Felix Kater wrote:
I haven't been thinking about it for years but recently I've stumbled on
the fact that 'casting' is actually doing (at least) two different
things:
On the one hand 'casting' means: 'Change something into somthing
else'. Example: double d=9.99; long l=(double)d;
That's fine, although it's a silly cast. `d' is already
a `double', so "converting " it to a `double' is unnecessary.
(The `double' result, whether "converted" or not, will then
be converted to `long' for initializing `l'.)
On the other hand 'casting' means: 'Treating something as something
else without change'. For instance when casting function pointers.
Would You agree?
No. A cast is an operator that performs a conversion (even
if the conversion is vacuous, as above). There is no such thing
as a "let's pretend" cast.
However, casts can convert a pointer of one type into a pointer
to another type, and there is something like a "let's pretend"
effect if the converted result is then used to access a pointed-
to object or function:
int i = 42;
unsigned char *p = (unsigned char*) &i;
printf ("The individual bytes of %d are:", i);
while (p < (unsigned char*)(&i + 1))
printf (" %d", *p++);
printf ("\n");
Line two takes the pointer-to-int value `&i' and converts
it to a pointer-to-unsigned-char, which it then stores in `p'.

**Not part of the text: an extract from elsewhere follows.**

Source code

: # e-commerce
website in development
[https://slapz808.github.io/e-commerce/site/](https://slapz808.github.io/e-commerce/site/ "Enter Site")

There is no "let's pretend" at all: A value is converted from one
type to another, and that's that.
There's another such conversion on line four, where another
pointer-to-int is converted to pointer-to-unsigned-char for
purposes of comparison. Again, there's no "let's pretend:" the
cast converts the value `(&i + 1)' to a different type.
The "let's pretend" occurs on line five, where a pointer
to one type (unsigned char) is used to manipulate an object of
a different type (int). Observe that there is no cast in line
five: We are "treating something as something else without
change" by accessing it with different kinds of pointers, not
by applying a cast to it. (No cast is ever applied to `i'.)
IMO this difference between 'conversion' and 'treatment' isn't probably
pointed out enough to C newcomers and may be one reason for the danger
of casts.
It would be a disservice to newcomers to point out a difference
that doesn't exist. For the same reason, most introductory texts
omit mentioning the temperatures of C's data types.